Undoubtedly the Tories are in a stronger position than they were only a week ago. In the form of their stamp tax policy they struck a resonant populist note, and with their suggested raising of the inheritance tax threshold to £1 million they clawed back a substantial amount of their traditional support from Labour. Chancellor Alistair Darling's announcement on October 9 that Labour itself is to raise the inheritance tax threshold (to £600,000), target 'non-domiciles', tax flights, not passengers, etc, etc, was a (rather pathetic) attempt to pull the ground from under Conservative feet. The Tories have succeeded in reviving without having to ditch many of their core shibboleths - and in fact shoring up quite a few.

And, importantly, anti-Brown sentiment is beginning to seep in. He has gone from being 'the honest Scottish bloke who's gonna sort us all out' to having every appearance of a pompous opportunist with a nasty devious streak (which, of course, he always was, being a professional bourgeois politician; mainstream politics is basically a game to see who can most effectively hide this fact). Moreover, David Cameron's job as Tory leader looks more secure after his successful speech in Blackpool.

This resurgence will confound those who still believed the Conservative Party to be a spent political force. This included many on the left, who argued that the 'death' of the Tories and the disillusionment of many with Labour provided fertile ground for a 'halfway house' project. The unions were prepared to break with Labour and the membership would defect, but only to an organisation that was social democratic rather than Marxist: ie, with 'old Labour'-style politics. Hence Respect, the Campaign for a New Workers' Party, and - bizarrely - even some comrades in the Campaign for a Marxist Party.

This has proved to be a false view - Respect has scored a few successes but is now virtually defunct, and the CNWP was and remains a complete non-event - but a resurgent Tory Party means they will be even more squeezed. Many traditional Labour supporters will not want to 'let the Tories in' and, given that the union big guns remained loyal throughout the Tory slump, it is hardly likely that their leaders will suddenly see the light now. There can be no Labour Party mark two - the genuine article still exists and the unions in their overwhelming majority are not going to abandon it.

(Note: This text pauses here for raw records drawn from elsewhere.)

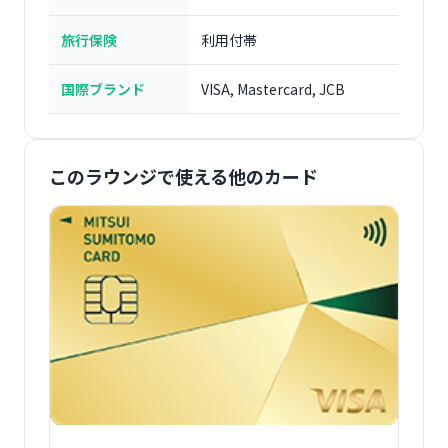
旅行保険
利用付帯
国際ブランド
VISA, Mastercard, JCB
このラウンジで使える他のカード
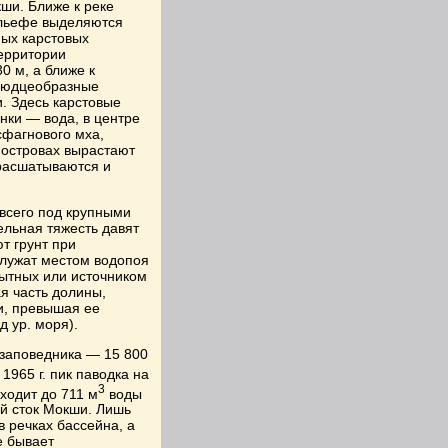
ши. Ближе к реке
ельефе выделяются
ных карстовых
территории
0 м, а ближе к
блюдцеобразные
. Здесь карстовые
нки — вода, в центре
фагнового мха,
 островах вырастают
 расшатываются и
 всего под крупными
ельная тяжесть давят
т грунт при
служат местом водопоя
пытных или источником
я часть долины,
и, превышая ее
д ур. моря).
заповедника — 15 800
 1965 г. пик паводка на
3
ходит до 711 м
воды
ый сток Мокши. Лишь
 речках бассейна, а
е бывает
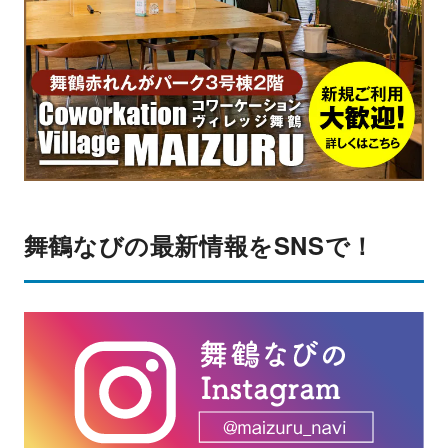
舞鶴なびの最新情報をSNSで！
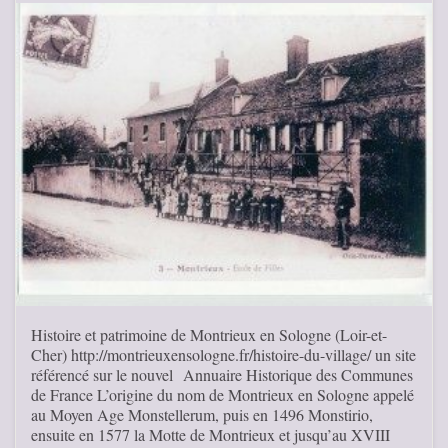
Histoire et patrimoine de Montrieux en Sologne (Loir-et-
Cher) http://montrieuxensologne.fr/histoire-du-village/ un site
référencé sur le nouvel Annuaire Historique des Communes
de France L’origine du nom de Montrieux en Sologne appelé
au Moyen Age Monstellerum, puis en 1496 Monstirio,
ensuite en 1577 la Motte de Montrieux et jusqu’au XVIII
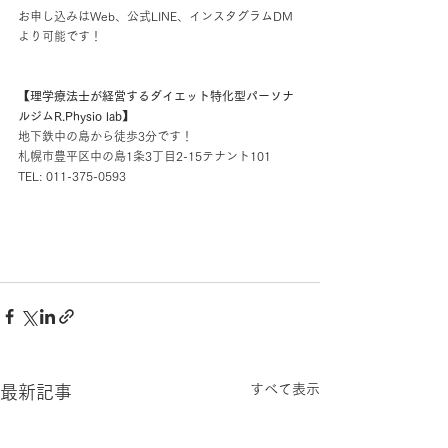
お申し込みはWeb、公式LINE、インスタグラムDM
より可能です！
【理学療法士が経営するダイエット特化型パーソナ
ルジムR.Physio lab】
地下鉄中の島から徒歩3分です！
札幌市豊平区中の島1条3丁目2-15テナント101
TEL: 011-375-0593
すべて表示
最新記事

All this means that Respect, the currently most successful attempt (relatively speaking) to set up a party to the left of Labour, looks doomed. Its current in-fighting and factional battle for control is actually more a symptom of the project's failure than its cause. Similarly an RMT-led bureaucratic Labourite alternative cannot hope to provide the basis for a new mass party.

Short cuts to the big time are, and always have been, dead ends. There is absolutely no alternative to the unity of Marxists as Marxists, standing firm on the principles of extreme democracy and working class socialism, rather than pretending (?) to be admirers of the failed tenets of warmed over reformism.

The current state of affairs is yet more proof that all halfway house schemas are destined for failure. Let us hope that the Tory resurgence has one positive effect - that the left will learn through bitter experience and begin to rethink its strategy.